O Gabriel é para os Combatentes, não só um cidadão-militar português, camarada que tombou ao serviço da Pátria, como é um símbolo do soldado esquecido pelo País. Com toda a dignidade e emoção apelamos aos governantes, nesta sentida e justíssima cerimónia fúnebre, em que o Gabriel repousará no chão santo da freguesia da sua naturalidade e onde começara a despontar um jovem exemplar, para que apoiem a Liga dos Combatentes nesta missão humanitária e patriótica de localização e trasladação das ossadas dos nossos Heróis (caso a caso, com a anuência das famílias), pondo-se termo à indiferença vivida e ao menos respeito pela memória daqueles a quem foi exigido o sacrifício supremo.

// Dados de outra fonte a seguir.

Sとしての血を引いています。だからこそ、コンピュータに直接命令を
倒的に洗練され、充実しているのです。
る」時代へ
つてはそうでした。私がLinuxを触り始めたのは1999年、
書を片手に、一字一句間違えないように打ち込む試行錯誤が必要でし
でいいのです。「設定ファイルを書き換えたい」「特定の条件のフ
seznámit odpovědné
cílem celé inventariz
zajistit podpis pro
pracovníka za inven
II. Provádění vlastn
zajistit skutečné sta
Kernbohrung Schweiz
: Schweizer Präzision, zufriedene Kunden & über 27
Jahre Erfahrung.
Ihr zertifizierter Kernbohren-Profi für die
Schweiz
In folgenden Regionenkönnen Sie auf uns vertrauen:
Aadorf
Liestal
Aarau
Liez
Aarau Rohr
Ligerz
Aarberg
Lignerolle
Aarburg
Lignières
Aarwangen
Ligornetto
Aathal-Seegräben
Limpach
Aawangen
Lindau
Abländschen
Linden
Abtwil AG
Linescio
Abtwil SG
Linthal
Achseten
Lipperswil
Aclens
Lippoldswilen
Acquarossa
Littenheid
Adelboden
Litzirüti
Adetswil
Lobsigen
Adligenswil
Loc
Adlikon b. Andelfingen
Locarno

No cortejo fúnebre e nas cerimonias de evocação ao Soldado Esquecido, pretendemos relembrar ao País a obrigação de custear a trasladação das ossadas dos “Gabrieis”, ainda abandonadas no campo africano.
Numa comunhão de princípios, a comissão organizadora do Monumento ao Combatente Madeirense, convida todos os combatentes, familiares e demais população a participarem nesta Homenagem pública, incorporando-se nas cerimonias de evocação e exaltação ao Soldado Português.